Sharpsburg is a home rule-class city in Bath County, Kentucky, in the United States. The population was 365 as of the 2020 census. It is part of the Mount Sterling micropolitan area.

==History==
Revolutionary War veteran Moses Sharp settled in the area in 1780 and laid out the town of Bloomfield on his land in 1814. After his death in 1820, the town received its first post office; since "Bloomfield" was preempted by another community, the postmaster named his station after Sharp, and the town was established and incorporated under this new name.

==Geography==
Sharpsburg is located near the western corner of Bath County along Kentucky Route 11. It is 11 mi north of Mount Sterling and 20 mi southwest of Flemingsburg. According to the United States Census Bureau, the city has a total area of 0.2 sqmi, all of it land.

==Demographics==

As of the census of 2000, there were 295 people, 149 households, and 77 families residing in the city. The population density was 1,559.6 PD/sqmi. There were 154 housing units at an average density of 814.2 /sqmi. The racial makeup of the city was 76.61% White, 20.00% African American, 1.69% from other races, and 1.69% from two or more races. Hispanic or Latino of any race were 1.69% of the population.

There were 149 households, out of which 16.1% had children under the age of 18 living with them, 39.6% were married couples living together, 10.1% had a female householder with no husband present, and 48.3% were non-families. 46.3% of all households were made up of individuals, and 29.5% had someone living alone who was 65 years of age or older. The average household size was 1.98 and the average family size was 2.71.

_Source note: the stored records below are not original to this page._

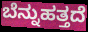
ಬೆನ್ನುಹತ್ತದೆ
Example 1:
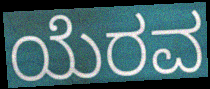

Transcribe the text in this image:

ಯೆರವ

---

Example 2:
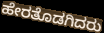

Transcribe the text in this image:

ಹೇರತೊಡಗಿದರು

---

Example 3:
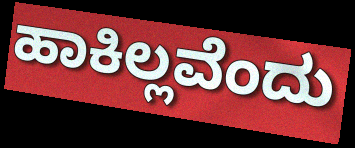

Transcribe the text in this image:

ಹಾಕಿಲ್ಲವೆಂದು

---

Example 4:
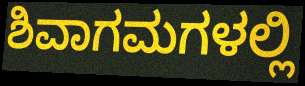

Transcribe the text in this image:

ಶಿವಾಗಮಗಳಲ್ಲಿ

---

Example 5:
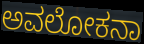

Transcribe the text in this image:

ಅವಲೋಕನಾ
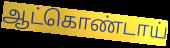
ஆட்கொண்டாய்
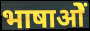
भाषाओें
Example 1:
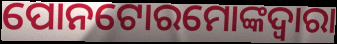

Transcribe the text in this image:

ପୋନଟୋରମୋଙ୍କଦ୍ୱାରା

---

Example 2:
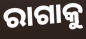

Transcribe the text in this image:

ରାଗାକୁ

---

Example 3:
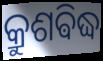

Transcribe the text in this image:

କ୍ରୁଶଵିଦ୍ଧ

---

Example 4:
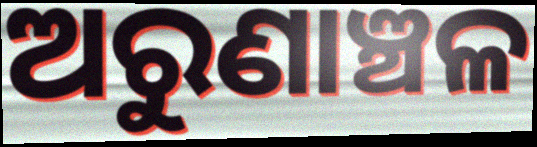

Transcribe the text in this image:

ଅରୁଣାଞ୍ଚଳ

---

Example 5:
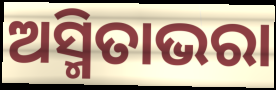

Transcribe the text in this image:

ଅସ୍ମିତାଭରା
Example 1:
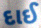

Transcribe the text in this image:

દાઈ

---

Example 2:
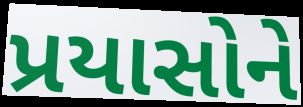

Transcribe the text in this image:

પ્રયાસોને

In the city, the population was spread out, with 16.9% under the age of 18, 7.1% from 18 to 24, 24.4% from 25 to 44, 25.1% from 45 to 64, and 26.4% who were 65 years of age or older. The median age was 46 years. For every 100 females, there were 82.1 males. For every 100 females age 18 and over, there were 85.6 males.

The median income for a household in the city was $16,000, and the median income for a family was $23,750. Males had a median income of $22,188 versus $20,000 for females. The per capita income for the city was $12,452. About 26.7% of families and 32.7% of the population were below the poverty line, including 37.3% of those under the age of eighteen and 35.1% of those 65 or over.

Historical population
| Census | Pop. | Note | %± |
| 1830 | 158 |  | — |
| 1870 | 319 |  | — |
| 1880 | 356 |  | 11.6% |
| 1890 | 516 |  | 44.9% |
| 1900 | 482 |  | −6.6% |
| 1910 | 410 |  | −14.9% |
| 1920 | 363 |  | −11.5% |
| 1930 | 408 |  | 12.4% |
| 1940 | 472 |  | 15.7% |
| 1950 | 405 |  | −14.2% |
| 1960 | 311 |  | −23.2% |
| 1970 | 307 |  | −1.3% |
| 1980 | 339 |  | 10.4% |
| 1990 | 315 |  | −7.1% |
| 2000 | 295 |  | −6.3% |
| 2010 | 323 |  | 9.5% |
| 2020 | 365 |  | 13.0% |
U.S. Decennial Census

==Education==
Sharpsburg has a public library, a branch of the Bath County Memorial Library.